The first part of the road is on county ground, but then Hawai'i Volcanoes National Park takes over and everything is a bit laxer. The hiking becomes harder, too.


But slowly excitement was taking over. The glowing clouds over the ocean appeared in the distance, announcing the location where the lava enters the ocean. It caused a new spring in our step. We knew we weren't too far anymore.

Suddenly the road is at its end, covered by lava. First we turned left, towards the ocean, and climbed over lava boulders and rocks toward the cliff's edge. This is what we saw:


It leaves one speechless. This is so dramatic, so full of power. We witnessed how land was created - with a lot of steam, fume and sizzle. The powers of nature at work - it was unforgettable.


Fire and water met and they did it with a lot of show - the best show you can imagine. As far as I know this is the only place on our planet where you can witness this drama, performed by Pele. You don't mess with her!
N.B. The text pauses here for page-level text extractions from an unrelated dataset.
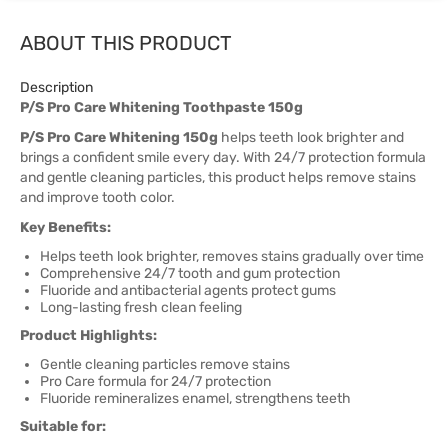
ABOUT THIS PRODUCT
Description
P/S Pro Care Whitening Toothpaste 150g
P/S Pro Care Whitening 150g
helps teeth look brighter and
brings a confident smile every day. With 24/7 protection formula
and gentle cleaning particles, this product helps remove stains
and improve tooth color.
Key Benefits:
Helps teeth look brighter, removes stains gradually over time
Comprehensive 24/7 tooth and gum protection
Fluoride and antibacterial agents protect gums
Long-lasting fresh clean feeling
Product Highlights:
Gentle cleaning particles remove stains
Pro Care formula for 24/7 protection
Fluoride remineralizes enamel, strengthens teeth
Suitable for:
This was the tiny little fence separating people from the heat and fragile ground of lava and new land. A piece of wire tightened between some poles - a good fence? A joke? Still a fence, and therefore shared with Theresa's Good Fences.


By the way, there was no fence at the edge of the cliff. I told you, everything was rather lax here. Wait until we get to the other side of the road.

The other side is uphill. This is where the lava flows down the slope, coming from P'u 'Ō'ō.



We were standing a mere 5-6 feet away from this piping hot lava flow - 5-6 feet (for everybody familiar with the metric system, this is less than two meters)! No fence (not even a joke one), no barrier. If you felt like it you could walk right into it. It would be your last walk, though.

I told you it was lax. And laid back.



The lava flow changes constantly. It doesn't flow particularly fast, but not really slow either. It certainly doesn't flow quietly - it sizzles, whispers and pops. The heat is intense. I was sweating and my face was glowing similar to the lava (okay, not quite).

The shapes and forms lava is building are incredibly beautiful.



For me this was the highlight of our vacation in Hawai'i. I still think of it often and feel the same excitement I felt back then when I was standing so close to earth's hot liquid. As a human being you feel very small next to this nature show. You know that you can't do anything to change the flow of lava or stop it or redirect it. It does its "own thing". Beauty and destruction are often very close to each other.



Here you can see how close Käfer and I were standing to the lava. This was the experience of a lifetime and well worth the long exhausting hike. My feet were hurting like crazy when we finally reached the parking lot again but such sweet pain!